Torn by the wind, an alarmed cry had reached his ears. He couldn’t make out the words. Up on the jetty Bjørn stiffened, shading his eyes to look down the fjord. “It’s Harald. He’s seen a ship.Yes—there’s a strange ship coming.”
Peer jumped up beside Bjørn, noticing with pride how firm and solid the jetty was. The two of them had been building it for almost a month now, in between their other work, and in Peer’s opinion it made the tiny beach at Trollsvik look like a proper harbour. It was a stout plank walkway between a double row of posts. Bjørn’s new faering, or fishing boat, bobbed beside it.
He joined Bjørn at the unfinished end, where the last few planks waited to be nailed down. It was late afternoon, the tide flowing in. Out where the shining fjord met the pale spring sky he saw a large, reddish sail, square-on, and the thin line of an upthrust prow like the neck of a snail. A big ship running into Trollsvik before the wind.
“Who is it?” he blurted.
Bjørn didn’t take his eyes off the ship. “I don’t know. Don’t know the sail. Could be raiders. Best not take chances. Run for help, Peer. Tell everyone you can.”
A lonely little village like Trollsvik could expect no mercy from a shipful of Viking raiders if they took the place by surprise. The best thing was to meet them with a show of force. Peer turned without argument. Then he saw a scatter of people hurrying over the dunes. “Look, Harald’s raised the alarm already. Here he comes, with Snorri and Einar…”
“Hey, Harald!” Bjørn bawled at the top of his voice. “Whose ship is that?”
A bandy-legged man with straggling grey hair raised an arm in reply as he puffed across the shingle and climbed painfully on to the jetty. “No idea,” he wheezed, bending double to catch his breath. “I was cleaning my nets—looked up and saw it. Shouted at you and ran for the others.You don’t know it, either?”
“Not me,” said Bjørn. Peer looked at the ship—already much closer—then back at the little crowd. Most of the men had snatched up some kind of weapon. Snorri One-Eye carried a pitchfork, and old Thorkell came hobbling along with a hoe, using the handle as a walking stick. Einar had a harpoon. Snorri’s fierce, grey-haired wife Gerd came limping after him over the stones, clutching a wicked-looking knife. Even Einar’s two little boys had begun piling up big round stones to throw at the visitors. Peer wondered if he should join them.Then he realised he was holding a weapon already. His hammer.
He hefted it. It was long-handled and heavy. The dull iron head had one flat end for banging big nails in. The other end tapered to a sharp wedge. When he swung it, it seemed to pull his hand after it. As if it wanted to strike.
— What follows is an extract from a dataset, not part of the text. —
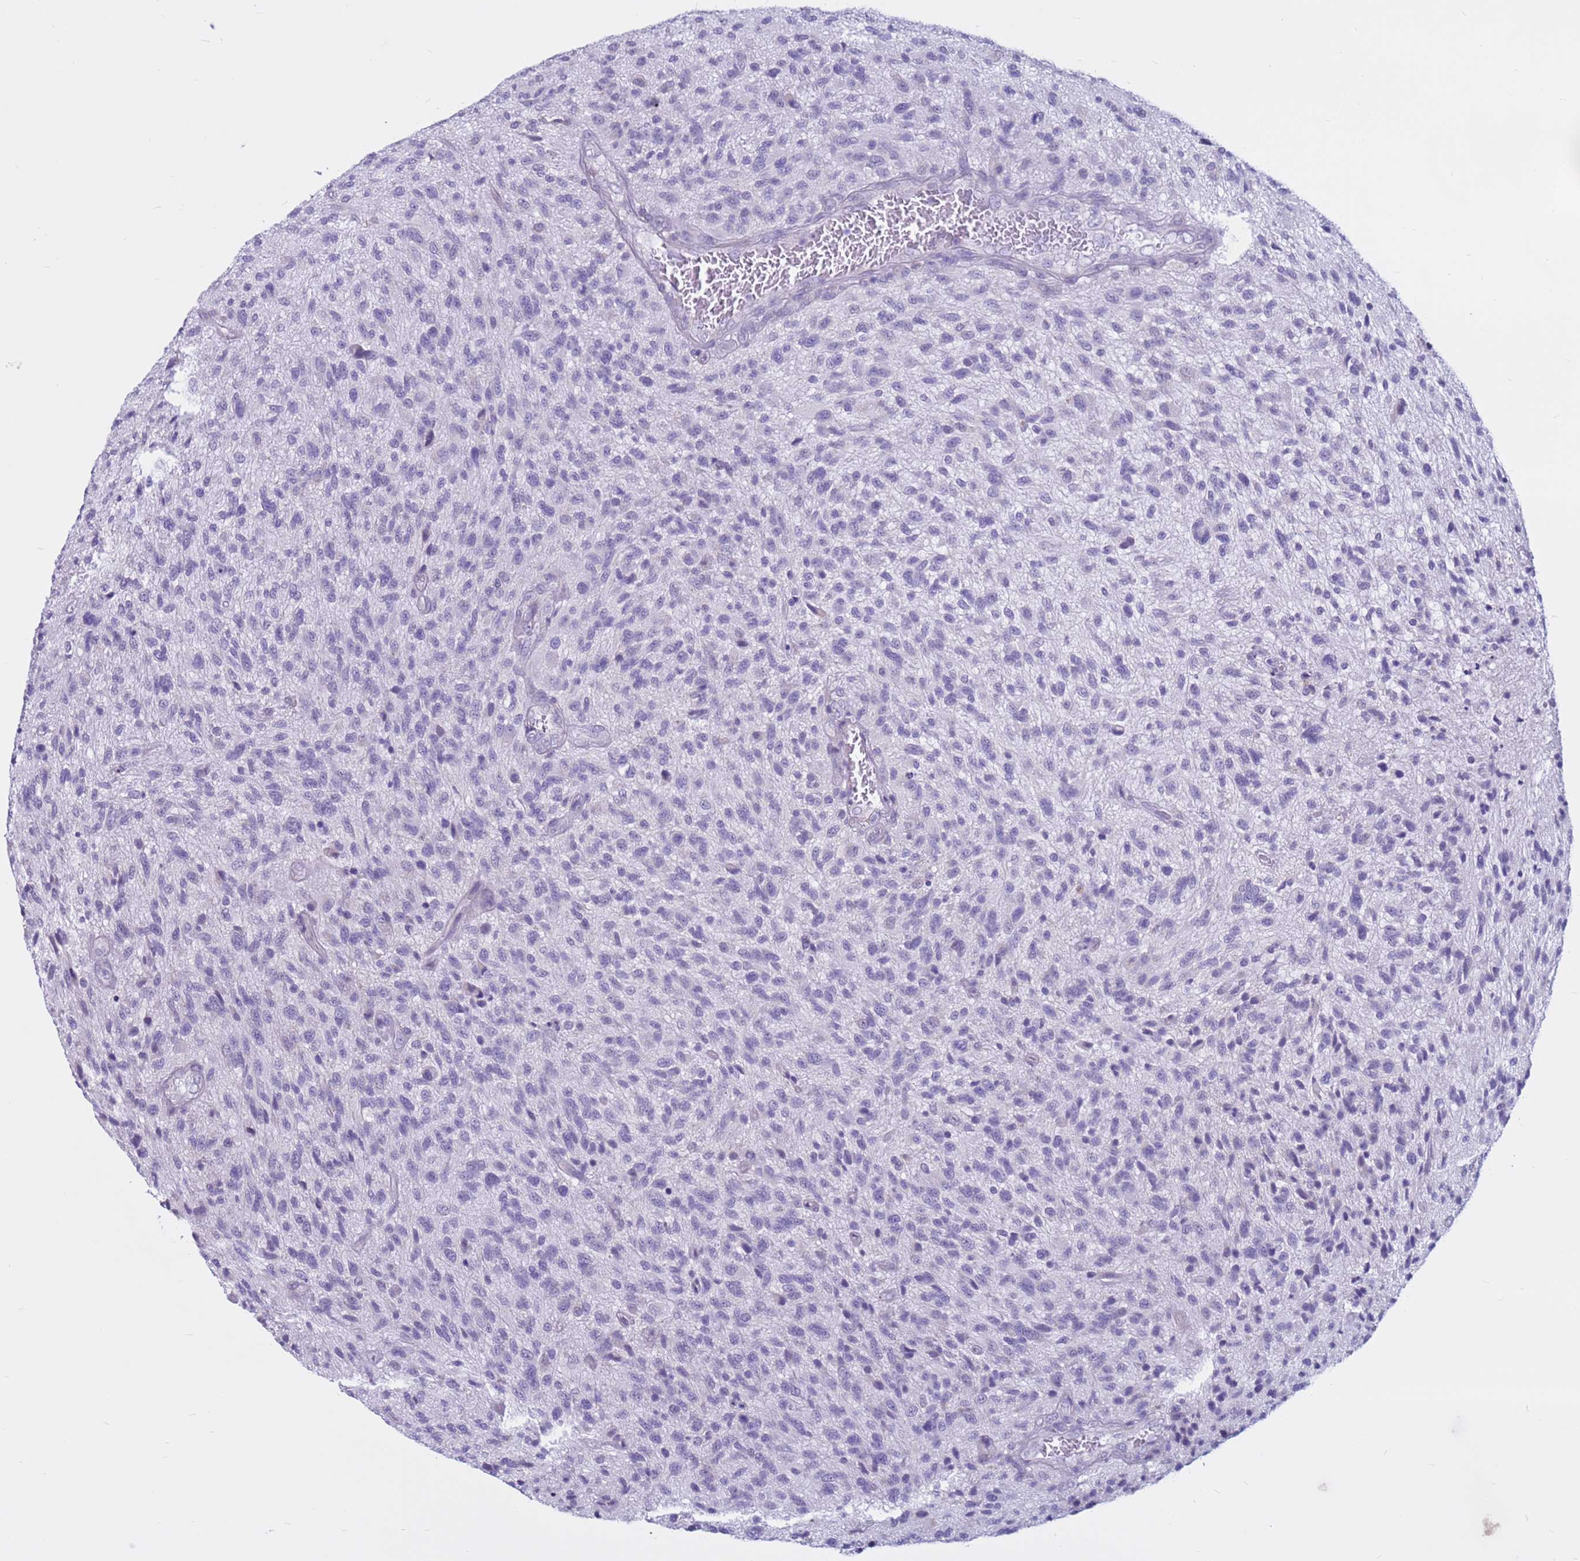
{"staining": {"intensity": "negative", "quantity": "none", "location": "none"}, "tissue": "glioma", "cell_type": "Tumor cells", "image_type": "cancer", "snomed": [{"axis": "morphology", "description": "Glioma, malignant, High grade"}, {"axis": "topography", "description": "Brain"}], "caption": "Immunohistochemistry (IHC) of glioma displays no positivity in tumor cells.", "gene": "CDK2AP2", "patient": {"sex": "male", "age": 47}}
Could I really hit anyone with this? He imagined it smashing into someone’s head, and sucked a wincing breath.
The neighbours were arguing. “No need to fear!” yelled Gerd, lowering her knife. “See the dragonhead? That’s Thorolf’s ship, that is, the old Long Serpent that Ralf Eiriksson sailed on.”
“It never is!” Snorri turned on his wife. “Thorolf’s been gone two years now, went off to Vinland.”
“So what?” Gerd was undaunted. “He can come back, can’t he?”
“Fool of a woman,” Snorri shouted. “That’s not his ship, I say!”
“How d’you know?” Gerd shrilled.
“Because this one’s as broad in the beam as you are, that’s why—the Long Serpent was narrower…”
“That isn’t the Long Serpent, ” said Peer. “I should know. My father helped to build her.”
“This ship looks like a trader,” Einar said. “Built for cargo, not war.”
“That’s all very well, Einar. Plenty of traders turn into raiders when it suits them—doesn’t mean her crew won’t fight.”
“What do you think, Bjørn?” asked Peer in a low voice.
Bjørn gave him an odd glance, half-humorous, half-sympathetic. “I don’t know, Peer. Let’s just put on a good show and hope they’re friendly.”
Peer stood unhappily clutching his hammer. The ship was so close now that he could see the sea-stains on the ochre-red sail. The hull was painted in faded red and black stripes. A man stood in the bows, just behind the upward swoop of its tall dragon-neck.